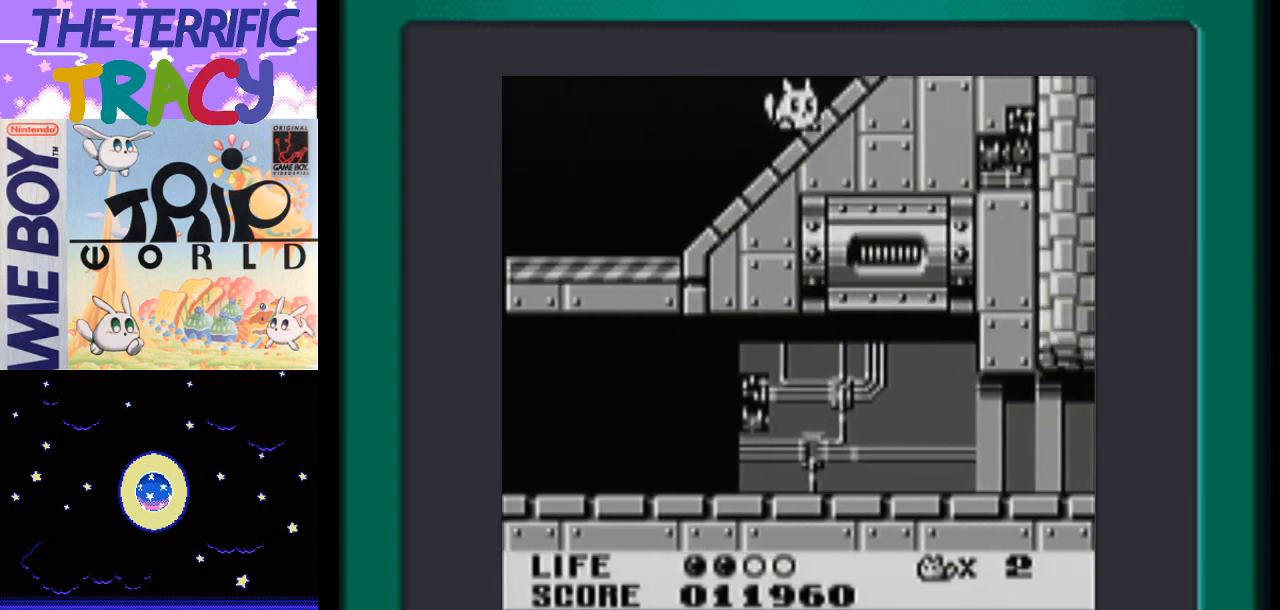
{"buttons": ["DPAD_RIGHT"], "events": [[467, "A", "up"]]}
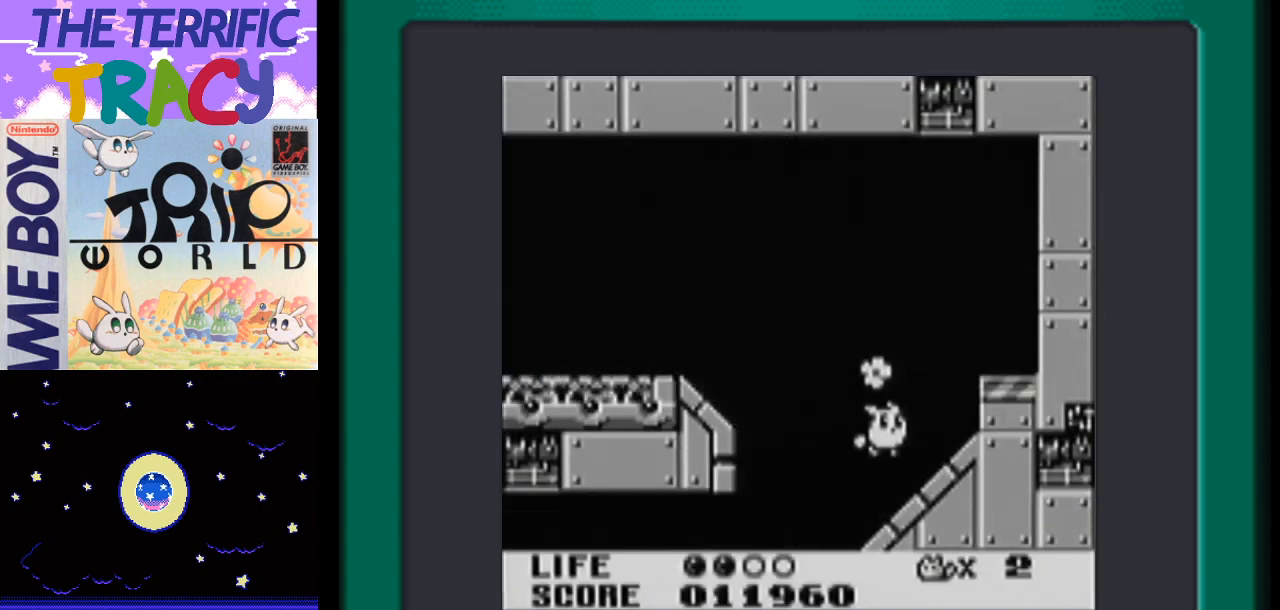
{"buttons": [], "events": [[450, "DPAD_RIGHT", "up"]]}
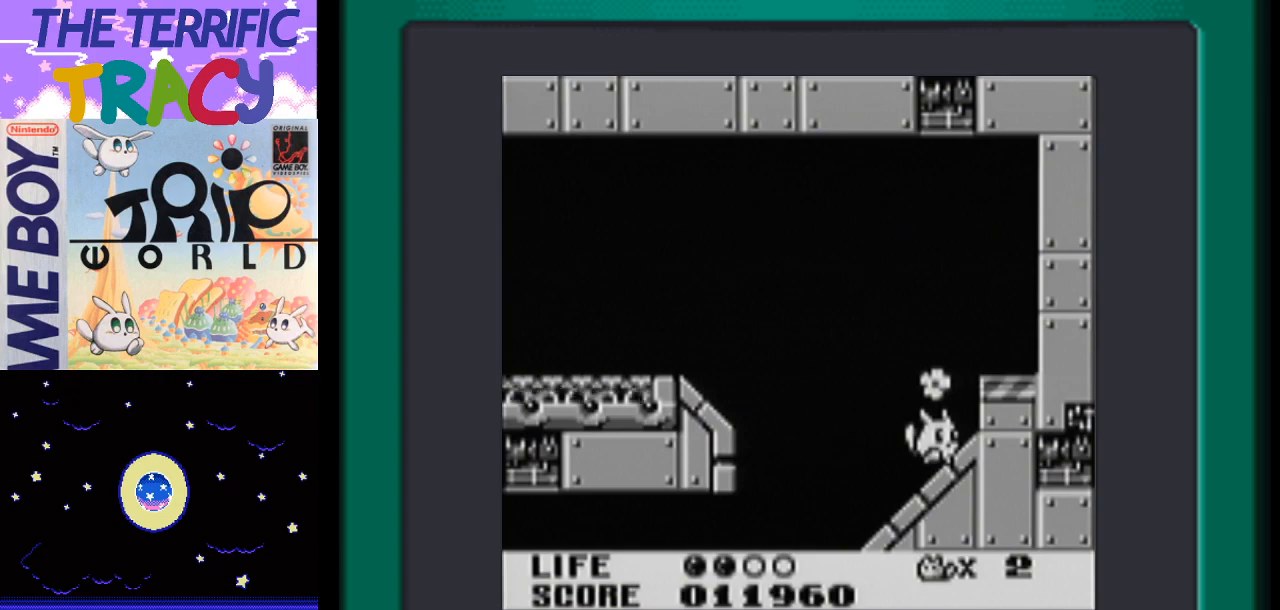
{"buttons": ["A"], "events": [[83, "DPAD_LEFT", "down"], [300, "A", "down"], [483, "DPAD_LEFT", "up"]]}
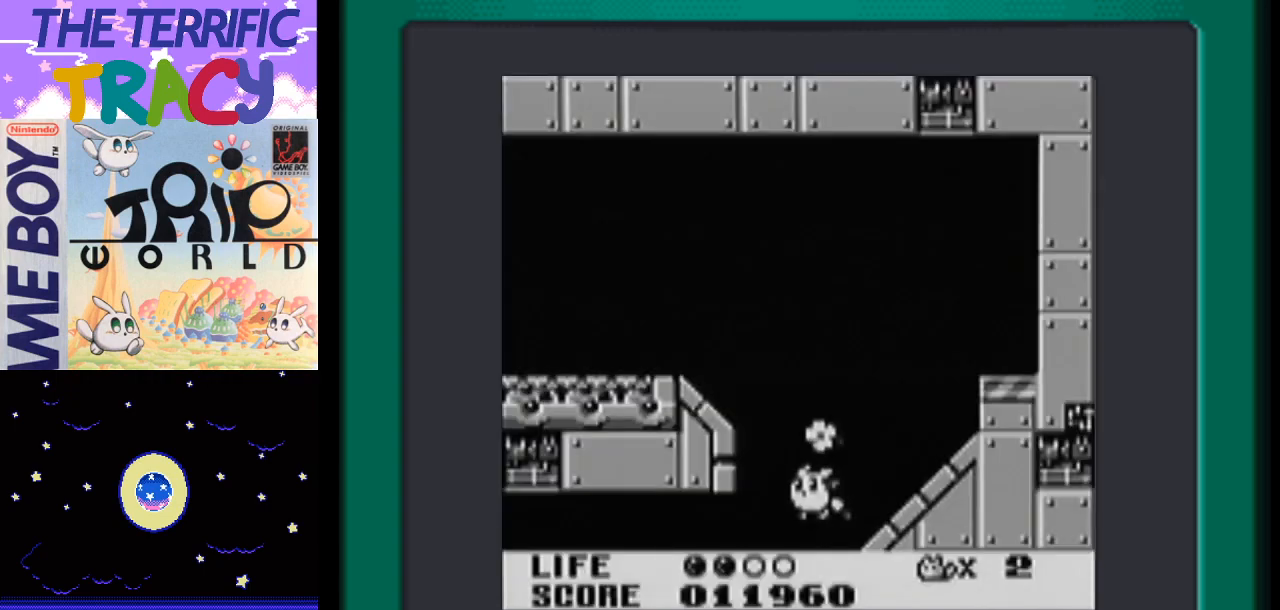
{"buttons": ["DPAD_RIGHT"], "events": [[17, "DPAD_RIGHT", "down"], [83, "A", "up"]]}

┄┄┄┄┄┄┄┄┄┄

HOW TO COMPLETE THIS TASK.
Copy out all of the listing word for word, but skip the images.

YOUR SOLUTION.
{"buttons": ["DPAD_RIGHT"], "events": [[467, "A", "up"]]}
{"buttons": [], "events": [[450, "DPAD_RIGHT", "up"]]}
{"buttons": ["A"], "events": [[83, "DPAD_LEFT", "down"], [300, "A", "down"], [483, "DPAD_LEFT", "up"]]}
{"buttons": ["DPAD_RIGHT"], "events": [[17, "DPAD_RIGHT", "down"], [83, "A", "up"]]}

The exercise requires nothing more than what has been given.